- [INSTRUCTIONS TO FOLLOW] Please give back all the records exactly, but keep the pictures out.

- [Source data]
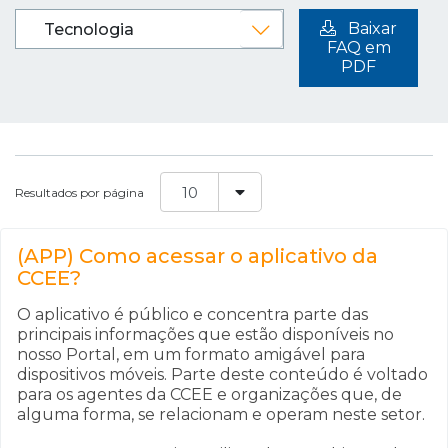
Baixar
FAQ em
PDF
Resultados por página
(APP) Como acessar o aplicativo da
CCEE?
O aplicativo é público e concentra parte das
principais informações que estão disponíveis no
nosso Portal, em um formato amigável para
dispositivos móveis. Parte deste conteúdo é voltado
para os agentes da CCEE e organizações que, de
alguma forma, se relacionam e operam neste setor.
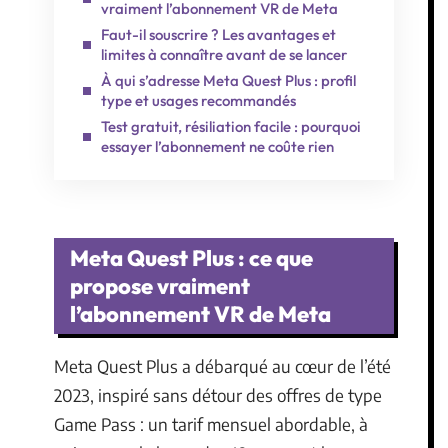
vraiment l’abonnement VR de Meta
Faut-il souscrire ? Les avantages et
limites à connaître avant de se lancer
À qui s’adresse Meta Quest Plus : profil
type et usages recommandés
Test gratuit, résiliation facile : pourquoi
essayer l’abonnement ne coûte rien
Meta Quest Plus : ce que
propose vraiment
l’abonnement VR de Meta
Meta Quest Plus a débarqué au cœur de l’été
2023, inspiré sans détour des offres de type
Game Pass : un tarif mensuel abordable, à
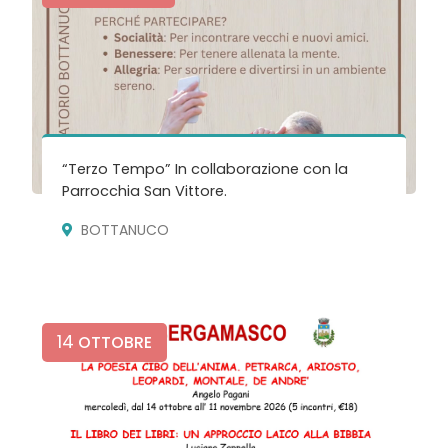
“Terzo Tempo” In collaborazione con la
Parrocchia San Vittore.
BOTTANUCO
14
OTTOBRE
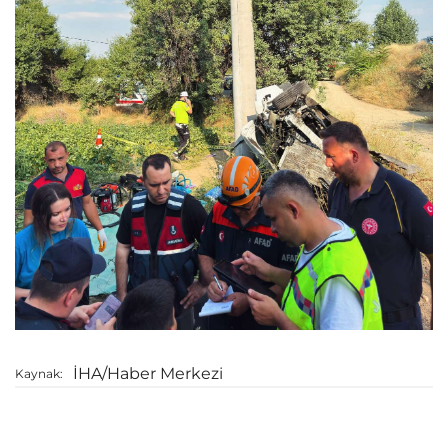
İHA/Haber Merkezi
Kaynak:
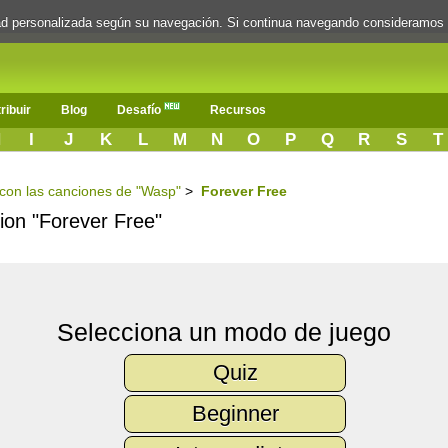
dad personalizada según su navegación. Si continua navegando consideramos
ribuir
Blog
Desafío
Recursos
H
I
J
K
L
M
N
O
P
Q
R
S
T
s con las canciones de "Wasp"
>
Forever Free
cion "Forever Free"
Selecciona un modo de juego
Quiz
Beginner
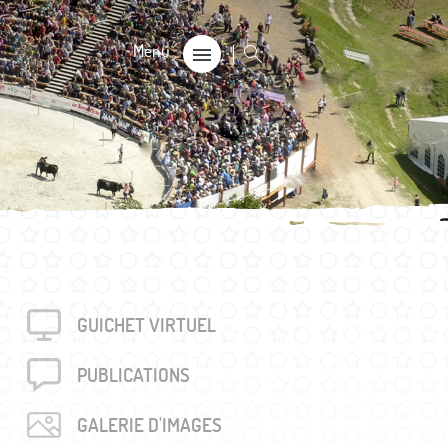
CALE
on
s 60+
GUICHET VIRTUEL
rouvés
unalière dégriffée commune
PUBLICA­TIONS
e
GALERIE D'IMAGES
locales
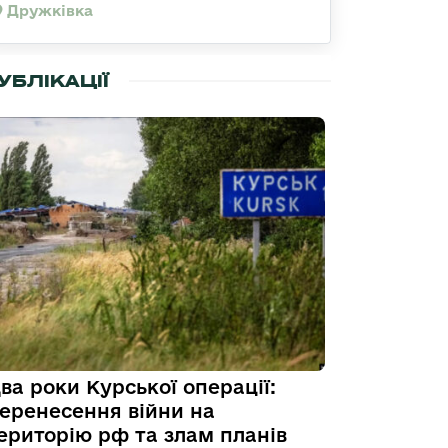
Дружківка
УБЛІКАЦІЇ
ва роки Курської операції:
еренесення війни на
ериторію рф та злам планів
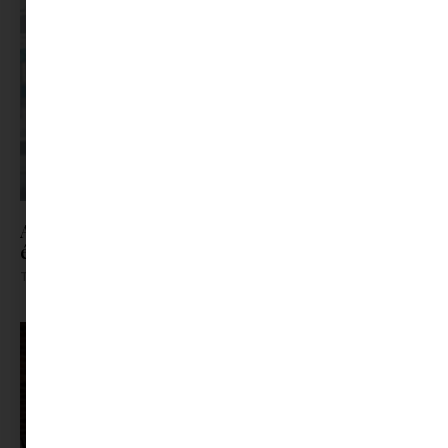
A szülők 88%-a érzi a nyári szünetet pénzügyi és
érzelmi nyomásnak, pedig lenne rá megoldás
Tovább olvasom »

- [FINISHED TASK]
Baixar
FAQ em
PDF
Resultados por página
(APP) Como acessar o aplicativo da
CCEE?
O aplicativo é público e concentra parte das
principais informações que estão disponíveis no
nosso Portal, em um formato amigável para
dispositivos móveis. Parte deste conteúdo é voltado
para os agentes da CCEE e organizações que, de
alguma forma, se relacionam e operam neste setor.
vraiment l’abonnement VR de Meta
Faut-il souscrire ? Les avantages et
limites à connaître avant de se lancer
À qui s’adresse Meta Quest Plus : profil
type et usages recommandés
Test gratuit, résiliation facile : pourquoi
essayer l’abonnement ne coûte rien
Meta Quest Plus : ce que
propose vraiment
l’abonnement VR de Meta
Meta Quest Plus a débarqué au cœur de l’été
2023, inspiré sans détour des offres de type
Game Pass : un tarif mensuel abordable, à
“Terzo Tempo” In collaborazione con la
Parrocchia San Vittore.
BOTTANUCO
14
OTTOBRE
İHA/Haber Merkezi
Kaynak:
dad personalizada según su navegación. Si continua navegando consideramos
ribuir
Blog
Desafío
Recursos
H
I
J
K
L
M
N
O
P
Q
R
S
T
s con las canciones de "Wasp"
>
Forever Free
cion "Forever Free"
Selecciona un modo de juego
Quiz
Beginner
CALE
on
s 60+
GUICHET VIRTUEL
rouvés
unalière dégriffée commune
PUBLICA­TIONS
e
GALERIE D'IMAGES
locales
Дружківка
УБЛІКАЦІЇ
ва роки Курської операції:
еренесення війни на
ериторію рф та злам планів
A szülők 88%-a érzi a nyári szünetet pénzügyi és
érzelmi nyomásnak, pedig lenne rá megoldás
Tovább olvasom »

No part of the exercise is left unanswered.